Exercise requirements → Find the line with "Intrinsic parameters are" in the entries below, then reproduce it and every line after it down to and including the line with "red tanker truck", exactly.

Task input →
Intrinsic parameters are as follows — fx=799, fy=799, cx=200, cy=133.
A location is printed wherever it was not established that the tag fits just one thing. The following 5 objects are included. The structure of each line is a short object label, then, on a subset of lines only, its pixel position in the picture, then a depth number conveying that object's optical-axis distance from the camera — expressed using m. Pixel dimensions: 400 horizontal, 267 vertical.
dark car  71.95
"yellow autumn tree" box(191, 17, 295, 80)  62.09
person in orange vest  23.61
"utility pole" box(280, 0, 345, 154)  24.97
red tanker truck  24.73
* * *
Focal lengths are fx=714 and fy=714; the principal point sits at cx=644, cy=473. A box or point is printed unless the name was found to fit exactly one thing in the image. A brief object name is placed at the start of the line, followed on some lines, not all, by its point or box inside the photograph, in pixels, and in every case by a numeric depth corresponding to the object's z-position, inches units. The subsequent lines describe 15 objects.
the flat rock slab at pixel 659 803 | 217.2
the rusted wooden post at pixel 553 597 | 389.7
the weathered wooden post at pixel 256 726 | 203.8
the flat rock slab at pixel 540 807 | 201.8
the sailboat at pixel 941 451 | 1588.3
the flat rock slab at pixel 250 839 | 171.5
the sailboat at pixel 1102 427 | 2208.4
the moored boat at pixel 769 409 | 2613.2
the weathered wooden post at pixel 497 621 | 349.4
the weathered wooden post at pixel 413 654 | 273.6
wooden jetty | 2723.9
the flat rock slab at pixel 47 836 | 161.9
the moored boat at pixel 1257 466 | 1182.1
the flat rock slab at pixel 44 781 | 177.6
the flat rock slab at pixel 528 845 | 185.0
==
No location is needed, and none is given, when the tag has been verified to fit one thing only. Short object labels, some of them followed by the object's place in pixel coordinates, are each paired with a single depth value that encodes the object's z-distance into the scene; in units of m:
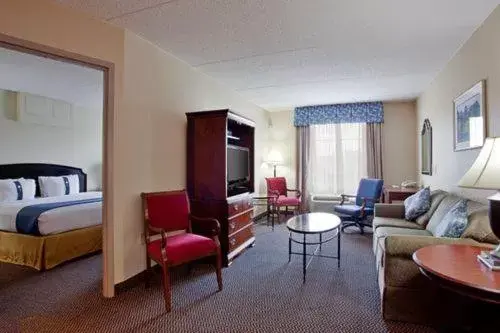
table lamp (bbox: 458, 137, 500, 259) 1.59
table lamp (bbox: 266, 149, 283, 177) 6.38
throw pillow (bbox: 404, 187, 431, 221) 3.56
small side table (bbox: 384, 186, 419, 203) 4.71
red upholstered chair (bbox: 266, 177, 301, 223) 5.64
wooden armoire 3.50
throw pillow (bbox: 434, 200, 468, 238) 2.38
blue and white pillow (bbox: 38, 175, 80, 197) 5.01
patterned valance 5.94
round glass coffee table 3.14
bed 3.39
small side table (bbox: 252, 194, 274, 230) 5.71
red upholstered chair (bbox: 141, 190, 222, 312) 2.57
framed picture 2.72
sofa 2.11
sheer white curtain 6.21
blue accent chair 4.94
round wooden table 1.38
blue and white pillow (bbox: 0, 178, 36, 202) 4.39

Written answer →
Intrinsic parameters are as follows — fx=799, fy=799, cx=200, cy=133.
A location is printed wherever it was not established that the tag fits just one thing. The following 5 objects are included. The structure of each line is a short object label, then, on a subset of lines only, its pixel position in the picture, then a depth number conveying that object's optical-axis distance from the camera — expressed using m. Pixel dimensions: 400 horizontal, 267 vertical.
dark car  71.95
"yellow autumn tree" box(191, 17, 295, 80)  62.09
person in orange vest  23.61
"utility pole" box(280, 0, 345, 154)  24.97
red tanker truck  24.73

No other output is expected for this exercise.